C'est le dernier rapport en date sur la gestion de la crise du Covid-19 en France. Celui du Pr Didier Pittet, infectiologue et épidémiologiste suisse (hôpitaux universitaires de Genève), missionné en juin 2020 par Emmanuel Macron pour tirer les leçons de la pandémie et préparer l'avenir.
Après avoir remis ses conclusions au président de la République le 18 mai dernier, il était auditionné, ce mercredi, par la commission des affaires sociales du Sénat. Le directeur du centre collaborateur de l'OMS pour la sécurité des patients a dépeint devant les parlementaires une gestion française qui n'a rien à envier à ses voisins européens et tracé les contours d'une nouvelle stratégie hexagonale pour faire face au risque épidémique.
Culture de gestion de crise
La gestion française « n'a cessé de s'améliorer » depuis le printemps 2020 et « la troisième vague a été très bien gérée », affirme le Pr Didier Pittet.
En début de crise, « tous les pays ont manqué d'anticipation », assure-t-il. Partout, les autorités disposaient de plan pandémique mais « pratiquement aucun pays ne l'a utilisé ». Pourquoi ? « Ceux qui les ont faits ne sont plus là et on ne fait pas confiance à ceux qui étaient là avant », tente d'expliquer le médecin genevois.
S'il reconnaît une gestion des stocks stratégiques, en particulier des masques, « déficiente », celle-ci n'est pas imputable uniquement à Santé publique France. « Ce n'est pas son expertise », rappelle le Pr Didier Pittet. À l'avenir, il suggère plutôt à la Direction générale de la santé (DGS) « d'étoffer » sa compétence avec la création d'un « délégué à la prévention du risque infectieux ».
Plus généralement, l'épidémiologiste prône le développement d'une « culture de gestion de crise » qui ne soit pas assignée à une entité particulière. Cela doit pouvoir bénéficier à tous les ministères. « En temps de calme, il faut entraîner, en interministériel, des gens habilités à réagir et les activer en temps de crise », résume-t-il. Qui pour assumer ce rôle ? « Des épidémiologistes de terrain et d'intervention », précise le Pr Pittet car, « la gestion de crise est un métier » et n'est pas à la portée de tous.
Épidémie d'épidémiologistes
Régulièrement critiqué en France, le Conseil scientifique nommé par Emmanuel Macron dès mars 2020 a trouvé grâce aux yeux du Pr Didier Pittet. Dans une crise, « il faut aller chercher les expertises scientifiques », soutient le médecin. À condition pour lui, « d'aller chercher les meilleures » et de leur donner l'indépendance et les moyens de bien travailler.
Sur ce point, « il y a des progrès à faire ». Pour faire des modélisations ou bien des analyses sur les facteurs de risque, l'accès aux données de santé est primordial pour les scientifiques.

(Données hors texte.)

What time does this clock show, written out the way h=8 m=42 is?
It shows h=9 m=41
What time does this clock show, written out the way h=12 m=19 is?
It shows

Or celui-ci a été compliqué pendant la crise. « Il faut mettre en place une réflexion sur la confidentialité, prône l'épidémiologiste, cela peut faire débat mais on devrait pouvoir imaginer qu'en situation de crise, il y ait les moyens législatifs d'ouvrir ces capacités de données ».
Attention toutefois à ne pas multiplier les experts au risque de brouiller l'information. La prolifération de spécialistes dans les médias et sur les chaînes d'information en continu a pu être préjudiciable pendant la crise. Qu'il s'agisse d'« infodémie », selon le terme consacré par l'OMS ou d'une « épidémie d'épidémiologistes », comme s'amuse à la qualifier le Pr Didier Pittet, « il faut corriger cela ».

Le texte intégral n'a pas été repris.